Task requirements:
Return the material exactly as supplied, apart from the pictures, which are omitted.

>> Start Extracted entries

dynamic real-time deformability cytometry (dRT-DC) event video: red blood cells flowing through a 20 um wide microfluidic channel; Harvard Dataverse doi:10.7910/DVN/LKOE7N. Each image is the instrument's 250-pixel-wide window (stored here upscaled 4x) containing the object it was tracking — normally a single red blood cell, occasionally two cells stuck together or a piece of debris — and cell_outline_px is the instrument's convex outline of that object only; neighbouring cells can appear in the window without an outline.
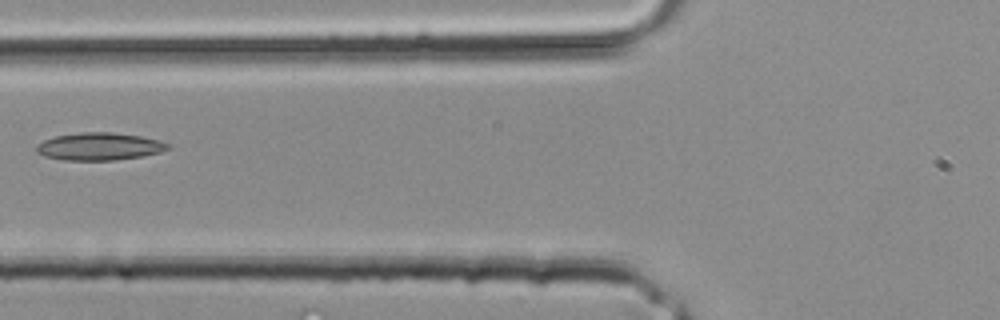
{"species": "common noctule bat (a hibernating species)", "species_latin": "Nyctalus noctula", "temperature_condition": "room temperature", "stored_images_in_passage": 29, "camera_frame_rate_fps": 3000, "um_per_image_px": 0.085, "animal": {"sex": "male", "body_mass_g": 20.4}, "frame": {"image": 1, "passage_image": 8, "time_ms": 2.333, "image_size_px": [1000, 320], "cell_outline_px": [[172, 148], [160, 152], [140, 156], [116, 160], [64, 160], [44, 156], [36, 152], [36, 144], [44, 140], [56, 136], [80, 132], [112, 132], [140, 136], [160, 140], [172, 144]], "centroid_in_image_um": [8.47, 12.44], "position_along_channel_um": 117.3, "area_um2": 21.21}}
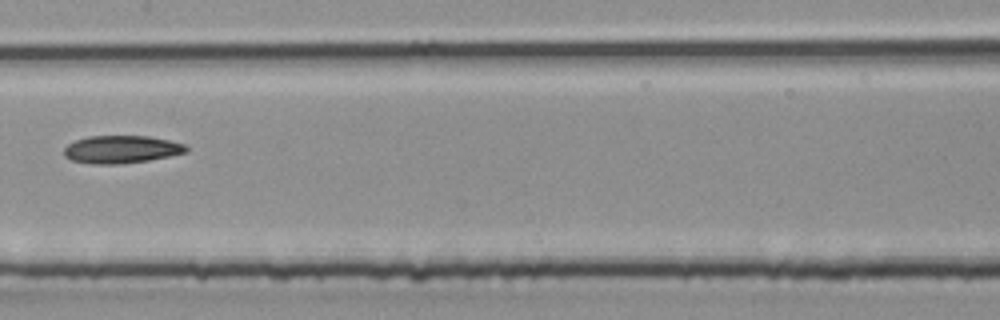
{"frame": {"image": 2, "passage_image": 12, "time_ms": 3.667, "image_size_px": [1000, 320], "cell_outline_px": [[188, 152], [148, 160], [120, 164], [92, 164], [72, 160], [64, 156], [64, 148], [68, 144], [76, 140], [88, 136], [148, 136], [168, 140], [184, 144], [188, 148]], "centroid_in_image_um": [10.3, 12.7], "position_along_channel_um": 197.1, "area_um2": 19.65}}
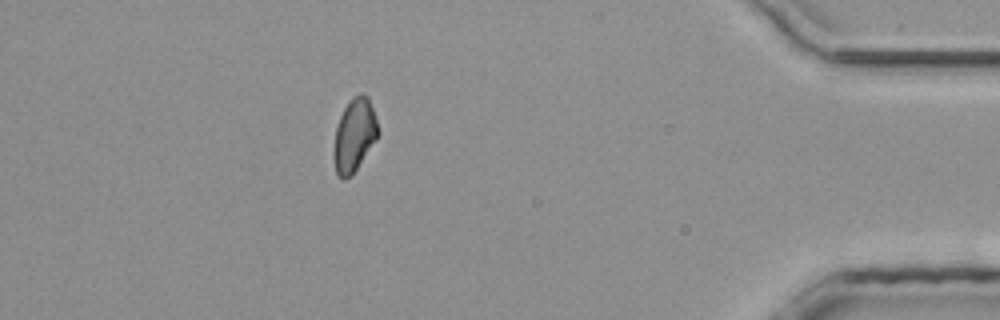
{"frame": {"image": 3, "passage_image": 25, "time_ms": 8.0, "image_size_px": [1000, 320], "cell_outline_px": [[380, 132], [376, 140], [352, 176], [344, 180], [336, 176], [332, 156], [332, 152], [336, 128], [340, 116], [344, 108], [356, 96], [364, 92], [368, 96]], "centroid_in_image_um": [30.1, 11.57], "position_along_channel_um": 405.1, "area_um2": 19.02}}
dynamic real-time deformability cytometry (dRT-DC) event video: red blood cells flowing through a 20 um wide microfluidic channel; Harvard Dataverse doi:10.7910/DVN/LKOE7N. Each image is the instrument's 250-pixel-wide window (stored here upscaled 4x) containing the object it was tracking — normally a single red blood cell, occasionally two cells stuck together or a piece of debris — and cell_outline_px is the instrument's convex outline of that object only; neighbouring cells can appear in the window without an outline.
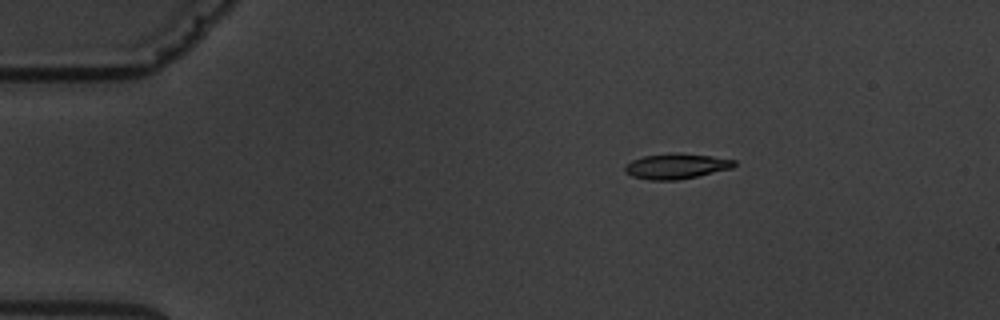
{"species": "common noctule bat (a hibernating species)", "species_latin": "Nyctalus noctula", "temperature_condition": "warm", "stored_images_in_passage": 5, "camera_frame_rate_fps": 3000, "um_per_image_px": 0.085, "animal": {"sex": "male", "body_mass_g": 19.5, "forearm_length_mm": 54.6}, "frame": {"image": 1, "passage_image": 3, "time_ms": 2.333, "image_size_px": [1000, 320], "cell_outline_px": [[736, 164], [732, 168], [680, 180], [648, 180], [632, 176], [624, 172], [624, 168], [632, 160], [644, 156], [680, 152], [712, 156], [736, 160]], "centroid_in_image_um": [57.5, 14.12], "position_along_channel_um": 27.5, "area_um2": 16.18}}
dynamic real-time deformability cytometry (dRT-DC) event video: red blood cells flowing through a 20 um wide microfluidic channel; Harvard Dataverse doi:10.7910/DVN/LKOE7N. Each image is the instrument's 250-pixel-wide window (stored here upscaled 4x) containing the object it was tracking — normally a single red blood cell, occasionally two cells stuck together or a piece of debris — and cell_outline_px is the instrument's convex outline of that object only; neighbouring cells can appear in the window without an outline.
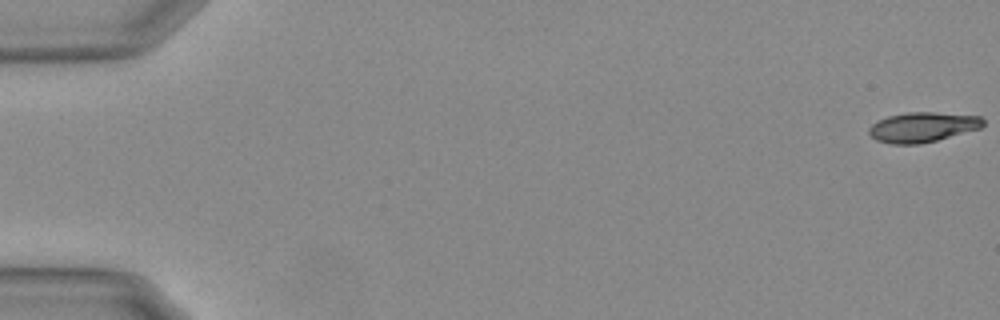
{"species": "Egyptian fruit bat (a non-hibernating species)", "species_latin": "Rousettus aegyptiacus", "temperature_condition": "warm", "stored_images_in_passage": 19, "camera_frame_rate_fps": 3000, "um_per_image_px": 0.085, "animal": {"sex": "female"}, "frame": {"image": 1, "passage_image": 1, "time_ms": 0.0, "image_size_px": [1000, 320], "cell_outline_px": [[984, 124], [980, 128], [936, 140], [920, 144], [892, 144], [876, 140], [868, 132], [868, 128], [876, 120], [888, 116], [908, 112], [932, 112], [980, 116], [984, 120]], "centroid_in_image_um": [78.38, 10.8], "position_along_channel_um": 6.6, "area_um2": 19.83}}
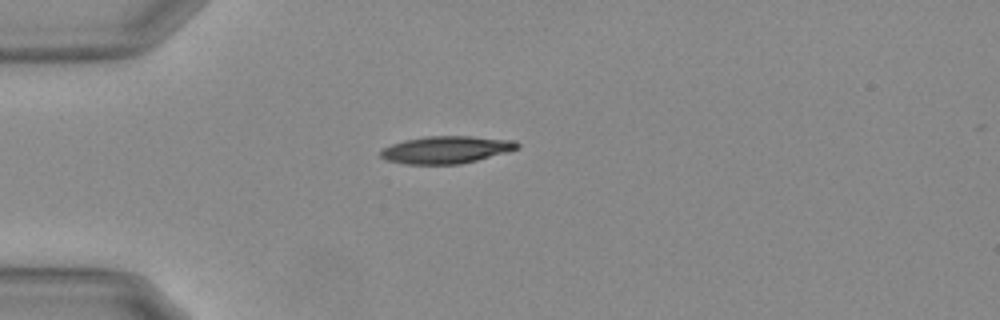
{"frame": {"image": 2, "passage_image": 16, "time_ms": 5.0, "image_size_px": [1000, 320], "cell_outline_px": [[520, 148], [476, 160], [460, 164], [404, 164], [388, 160], [380, 156], [380, 152], [384, 148], [392, 144], [404, 140], [428, 136], [472, 136], [516, 140], [520, 144]], "centroid_in_image_um": [37.95, 12.72], "position_along_channel_um": 47.0, "area_um2": 21.68}}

>> End Extracted entries

Solution to the exercise:
dynamic real-time deformability cytometry (dRT-DC) event video: red blood cells flowing through a 20 um wide microfluidic channel; Harvard Dataverse doi:10.7910/DVN/LKOE7N. Each image is the instrument's 250-pixel-wide window (stored here upscaled 4x) containing the object it was tracking — normally a single red blood cell, occasionally two cells stuck together or a piece of debris — and cell_outline_px is the instrument's convex outline of that object only; neighbouring cells can appear in the window without an outline.
{"species": "common noctule bat (a hibernating species)", "species_latin": "Nyctalus noctula", "temperature_condition": "room temperature", "stored_images_in_passage": 29, "camera_frame_rate_fps": 3000, "um_per_image_px": 0.085, "animal": {"sex": "male", "body_mass_g": 20.4}, "frame": {"image": 1, "passage_image": 8, "time_ms": 2.333, "image_size_px": [1000, 320], "cell_outline_px": [[172, 148], [160, 152], [140, 156], [116, 160], [64, 160], [44, 156], [36, 152], [36, 144], [44, 140], [56, 136], [80, 132], [112, 132], [140, 136], [160, 140], [172, 144]], "centroid_in_image_um": [8.47, 12.44], "position_along_channel_um": 117.3, "area_um2": 21.21}}
{"frame": {"image": 2, "passage_image": 12, "time_ms": 3.667, "image_size_px": [1000, 320], "cell_outline_px": [[188, 152], [148, 160], [120, 164], [92, 164], [72, 160], [64, 156], [64, 148], [68, 144], [76, 140], [88, 136], [148, 136], [168, 140], [184, 144], [188, 148]], "centroid_in_image_um": [10.3, 12.7], "position_along_channel_um": 197.1, "area_um2": 19.65}}
{"frame": {"image": 3, "passage_image": 25, "time_ms": 8.0, "image_size_px": [1000, 320], "cell_outline_px": [[380, 132], [376, 140], [352, 176], [344, 180], [336, 176], [332, 156], [332, 152], [336, 128], [340, 116], [344, 108], [356, 96], [364, 92], [368, 96]], "centroid_in_image_um": [30.1, 11.57], "position_along_channel_um": 405.1, "area_um2": 19.02}}
dynamic real-time deformability cytometry (dRT-DC) event video: red blood cells flowing through a 20 um wide microfluidic channel; Harvard Dataverse doi:10.7910/DVN/LKOE7N. Each image is the instrument's 250-pixel-wide window (stored here upscaled 4x) containing the object it was tracking — normally a single red blood cell, occasionally two cells stuck together or a piece of debris — and cell_outline_px is the instrument's convex outline of that object only; neighbouring cells can appear in the window without an outline.
{"species": "common noctule bat (a hibernating species)", "species_latin": "Nyctalus noctula", "temperature_condition": "warm", "stored_images_in_passage": 5, "camera_frame_rate_fps": 3000, "um_per_image_px": 0.085, "animal": {"sex": "male", "body_mass_g": 19.5, "forearm_length_mm": 54.6}, "frame": {"image": 1, "passage_image": 3, "time_ms": 2.333, "image_size_px": [1000, 320], "cell_outline_px": [[736, 164], [732, 168], [680, 180], [648, 180], [632, 176], [624, 172], [624, 168], [632, 160], [644, 156], [680, 152], [712, 156], [736, 160]], "centroid_in_image_um": [57.5, 14.12], "position_along_channel_um": 27.5, "area_um2": 16.18}}
dynamic real-time deformability cytometry (dRT-DC) event video: red blood cells flowing through a 20 um wide microfluidic channel; Harvard Dataverse doi:10.7910/DVN/LKOE7N. Each image is the instrument's 250-pixel-wide window (stored here upscaled 4x) containing the object it was tracking — normally a single red blood cell, occasionally two cells stuck together or a piece of debris — and cell_outline_px is the instrument's convex outline of that object only; neighbouring cells can appear in the window without an outline.
{"species": "Egyptian fruit bat (a non-hibernating species)", "species_latin": "Rousettus aegyptiacus", "temperature_condition": "warm", "stored_images_in_passage": 19, "camera_frame_rate_fps": 3000, "um_per_image_px": 0.085, "animal": {"sex": "female"}, "frame": {"image": 1, "passage_image": 1, "time_ms": 0.0, "image_size_px": [1000, 320], "cell_outline_px": [[984, 124], [980, 128], [936, 140], [920, 144], [892, 144], [876, 140], [868, 132], [868, 128], [876, 120], [888, 116], [908, 112], [932, 112], [980, 116], [984, 120]], "centroid_in_image_um": [78.38, 10.8], "position_along_channel_um": 6.6, "area_um2": 19.83}}
{"frame": {"image": 2, "passage_image": 16, "time_ms": 5.0, "image_size_px": [1000, 320], "cell_outline_px": [[520, 148], [476, 160], [460, 164], [404, 164], [388, 160], [380, 156], [380, 152], [384, 148], [392, 144], [404, 140], [428, 136], [472, 136], [516, 140], [520, 144]], "centroid_in_image_um": [37.95, 12.72], "position_along_channel_um": 47.0, "area_um2": 21.68}}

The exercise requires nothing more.